Sheikh Mushtaq
SRINAGAR, Feb 5 (2007) – Indian authorities have launched investigations into allegations that at least three innocent civilians were killed by security forces in Kashmir late last year, officials said on Monday, following public anger.
The investigations by the army and the Central Reserve Police Force (CRPF) began after news reports said the three men had been rounded up, killed in mock gunbattles and then passed off as Muslim militants fighting New Delhi’s rule.
“Based on reports appearing in the media on alleged involvement of the army/RR (Rashtriya Rifles) in fake encounters in Ganderbal area, the army has ordered an inquiry to investigate these cases,” army spokesman Lieutenant Colonel A.K. Mathur said.
“Disciplinary action will be initiated if anyone is found guilty.” Ganderbal is on the outskirts of Srinagar, Indian Kashmir’s main city.
The Rashtriya Rifles, a counter-insurgency arm of the army, operates together with local police and the CRPF against militants in the Himalayan territory.
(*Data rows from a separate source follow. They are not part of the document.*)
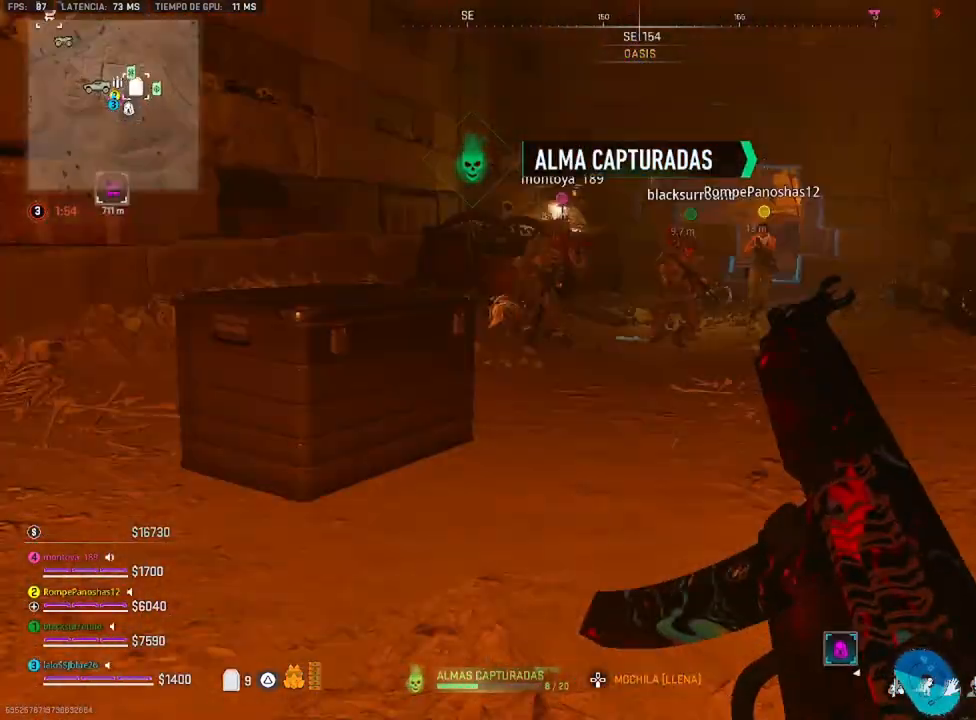
{"buttons": [], "left_stick": "up-left", "right_stick": "center", "events": [[116, "right_stick", "center"], [250, "right_stick", "right"], [416, "right_stick", "center"]]}
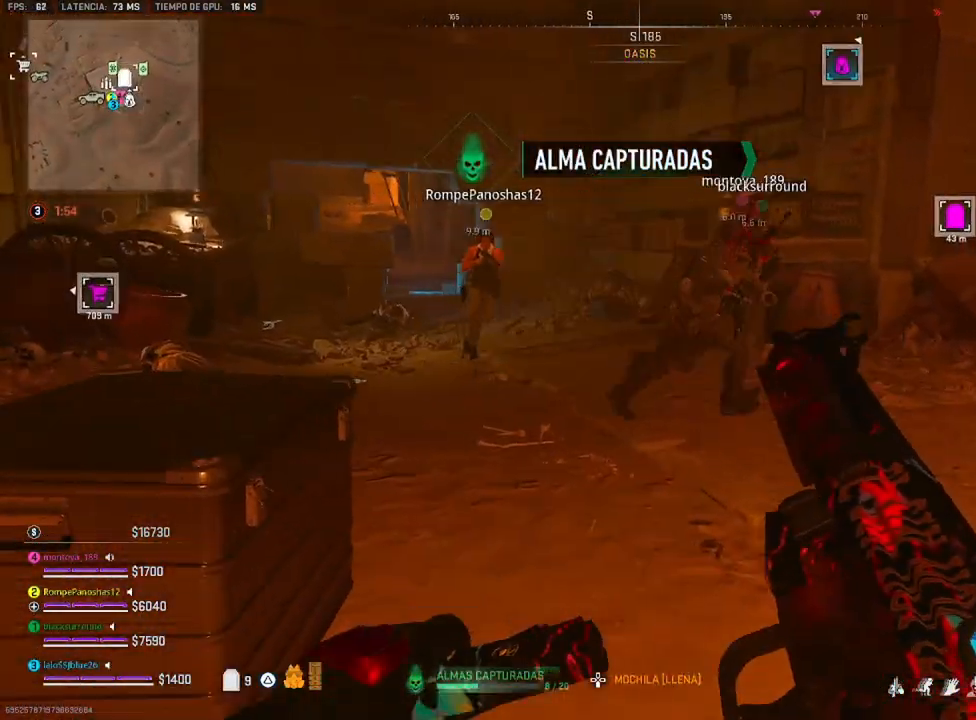
{"buttons": [], "left_stick": "up", "right_stick": "right", "events": [[50, "left_stick", "up"], [116, "right_stick", "right"]]}
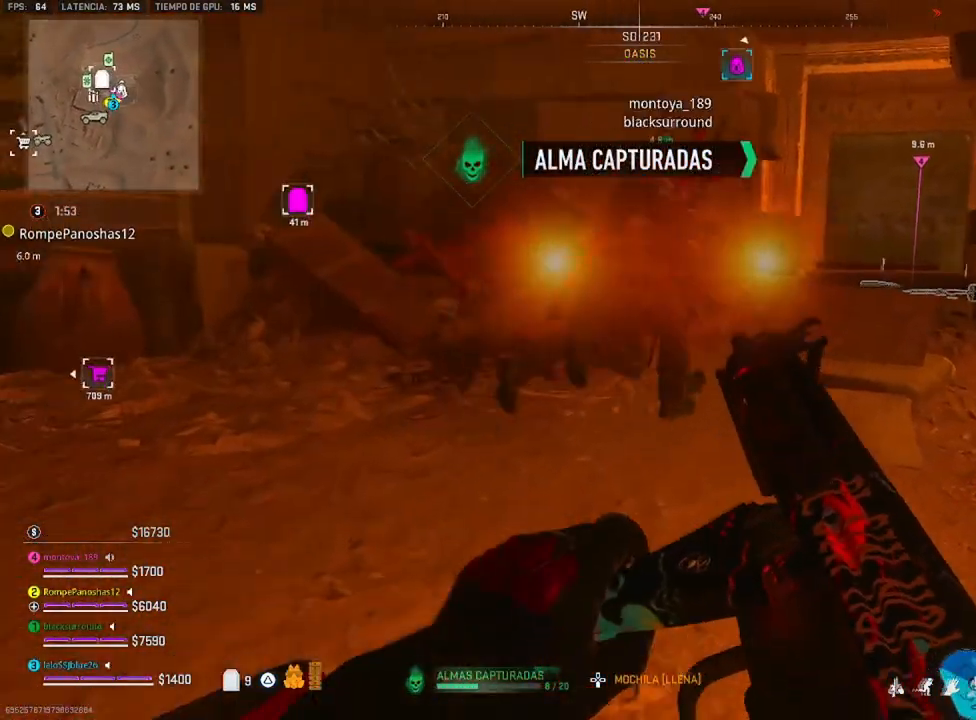
{"buttons": [], "left_stick": "up", "right_stick": "center", "events": [[116, "right_stick", "center"], [183, "right_stick", "right"], [416, "right_stick", "center"]]}
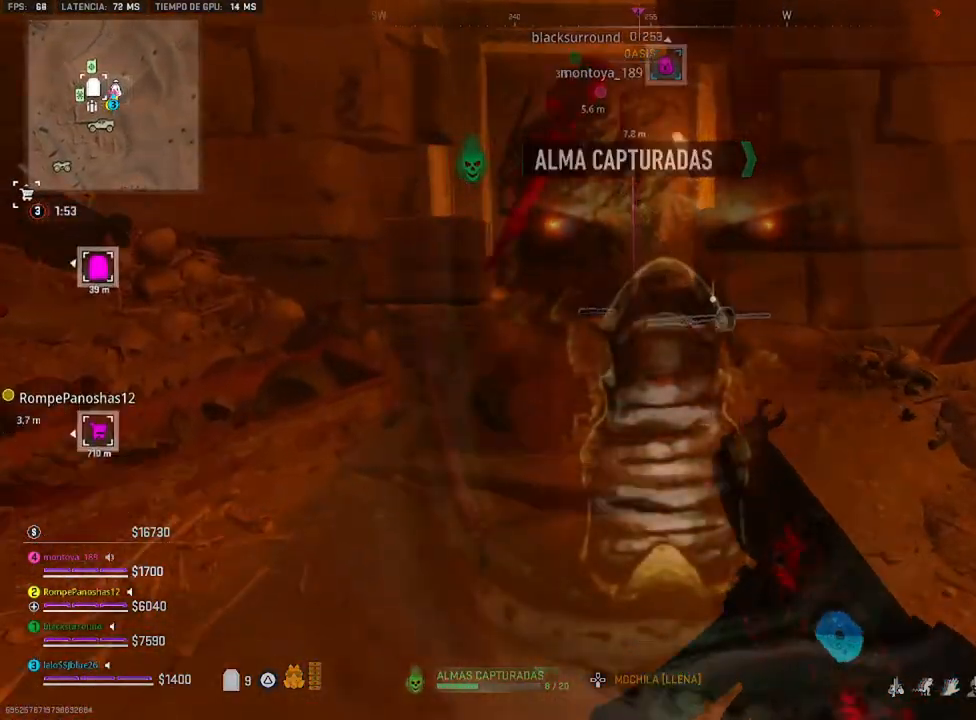
{"buttons": [], "left_stick": "up", "right_stick": "center", "events": [[383, "L3", "down"], [483, "L3", "up"]]}
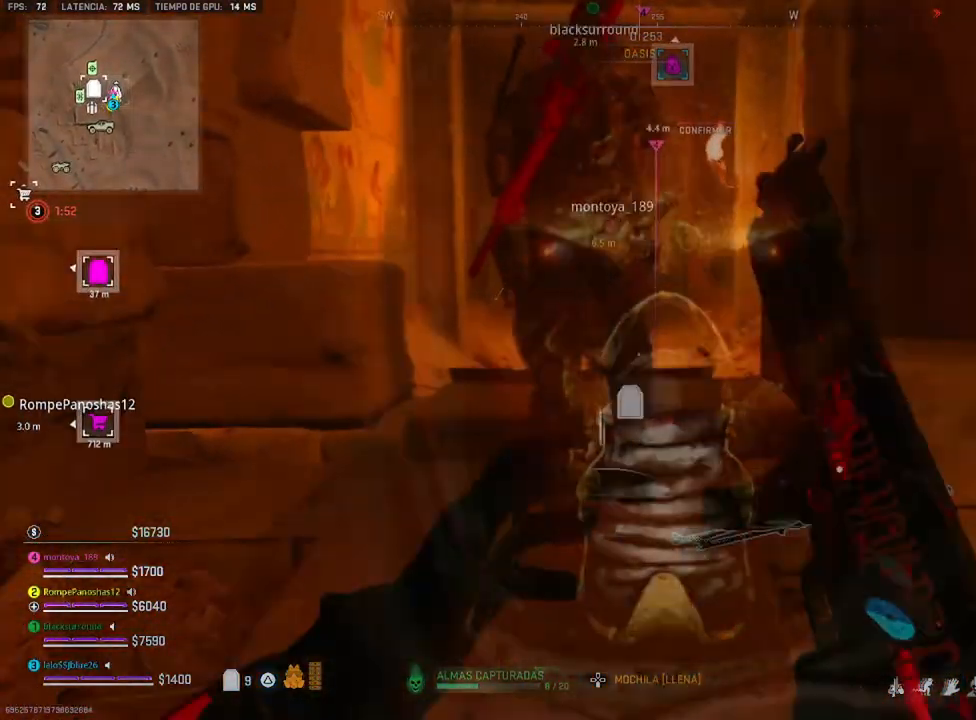
{"buttons": [], "left_stick": "up", "right_stick": "center", "events": []}
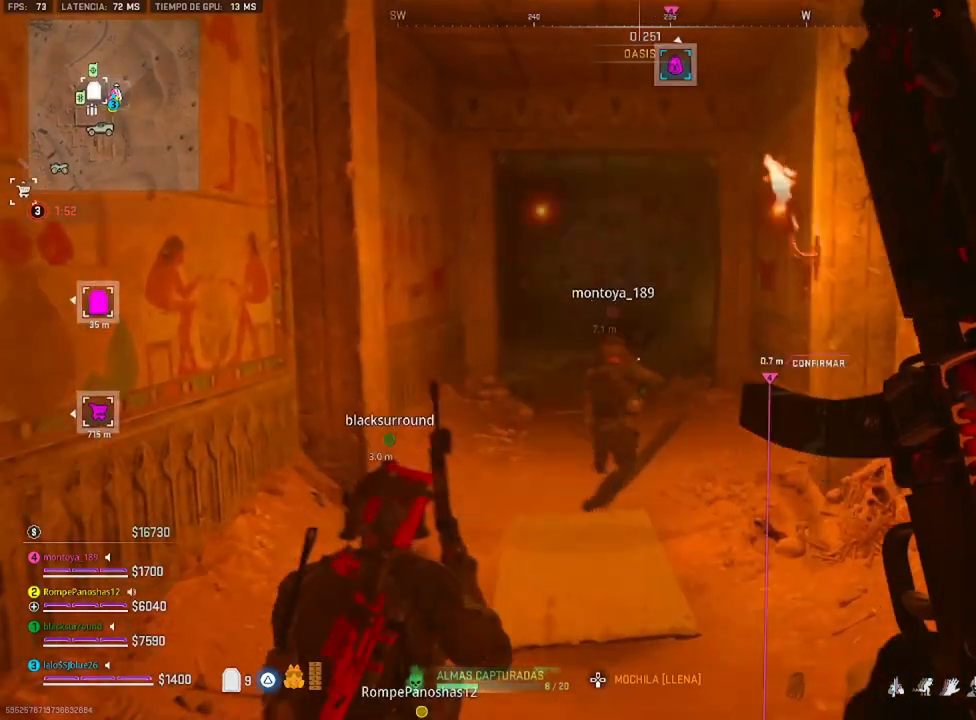
{"buttons": [], "left_stick": "up", "right_stick": "center", "events": []}
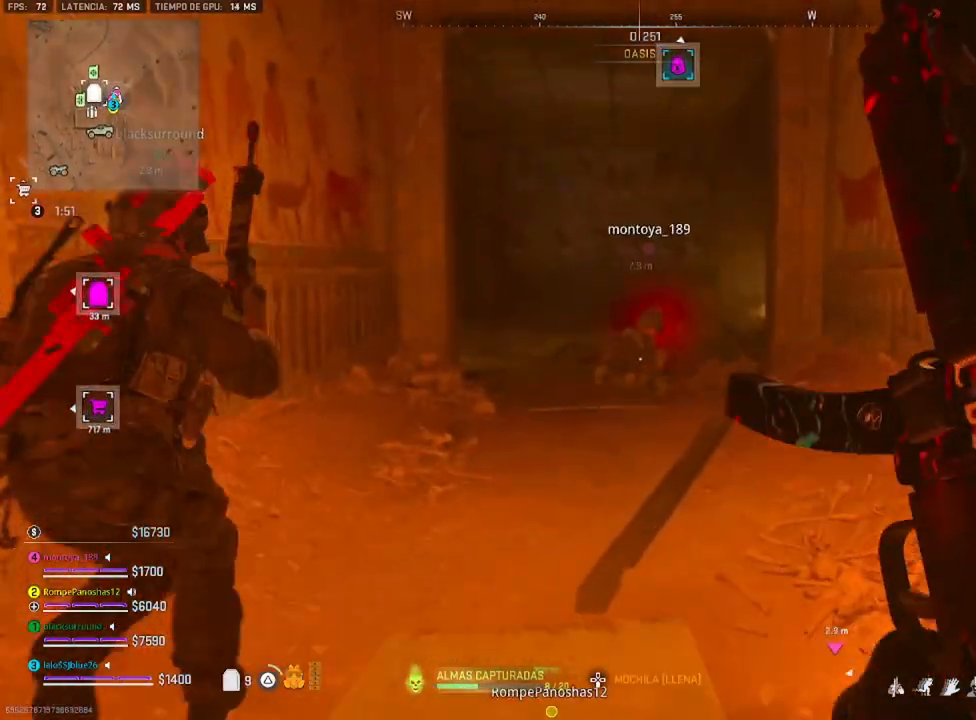
{"buttons": ["TRIANGLE"], "left_stick": "up", "right_stick": "center", "events": [[50, "TRIANGLE", "down"], [83, "TRIANGLE", "up"], [150, "TRIANGLE", "down"], [283, "TRIANGLE", "up"], [383, "TRIANGLE", "down"], [450, "TRIANGLE", "up"], [483, "TRIANGLE", "down"]]}
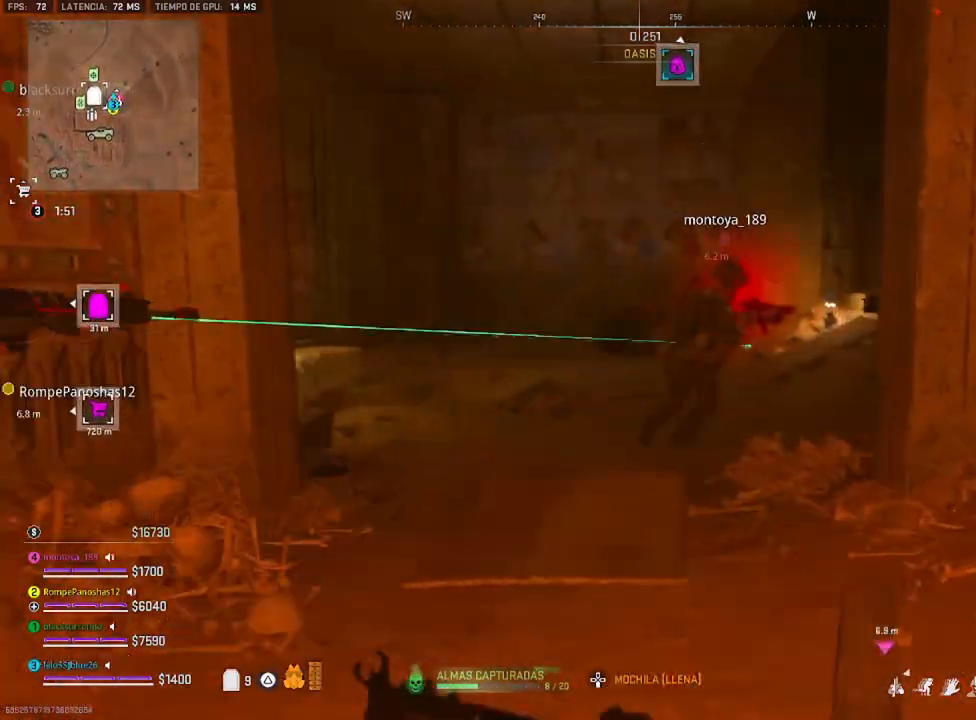
{"buttons": [], "left_stick": "up", "right_stick": "center", "events": [[50, "TRIANGLE", "up"], [183, "TRIANGLE", "down"], [283, "TRIANGLE", "up"], [316, "TRIANGLE", "down"], [383, "TRIANGLE", "up"]]}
Over the weekend, authorities arrested four policemen — including two senior officers — accused of killing the three men people in Ganderbal and passing them off as militants.
“According to initial investigations, army and CRPF personnel also participated with local police in two fake encounters,” said a police official, who did not want to be identified.
Local officials say that a policy of giving promotions and cash rewards to security forces for killing militants had led to abuses in the Himalayan territory. Human rights group also blame a culture of impunity.
Police said they have so far exhumed at least five bodies as part of their investigation into the Ganderbal killings. The dead men had been passed off as Pakistani or Kashmiri militants.
Kashmir’s main separatist alliance, the All Parties Hurriyat (freedom) Conference, demanded an impartial probe into what they say are thousands of disappearances since the insurgency began in 1989.
Thousands of people shouting “punish the killers” took to the streets in Kokernag area, 75 km (50 miles) south of Srinagar, the hometown of two of the victims.
“Down with security forces,” shouted the protesters, who also tried to torch the house of a policemen accused in the killings.
Mohammad Yasin Malik, a senior separatist leader, said he planned to begin a three-day fast and called for a general strike on Tuesday.
“It is no longer wise or fair to treat Kashmir’s fake encounters as isolated instances of injustice,” leading TV journalist Barkha Dutt wrote in the Hindustan Times.
“Even conservative, official estimates say more than 1,000 men have “disappeared” in the the last two decades. Why then should this judicial probe be limited to investigating just five complaints?”
The separatist revolt in the scenic region has killed more than 40,000 people since it began in 1989, officials say. Human rights groups put the toll at about 60,000 dead or missing.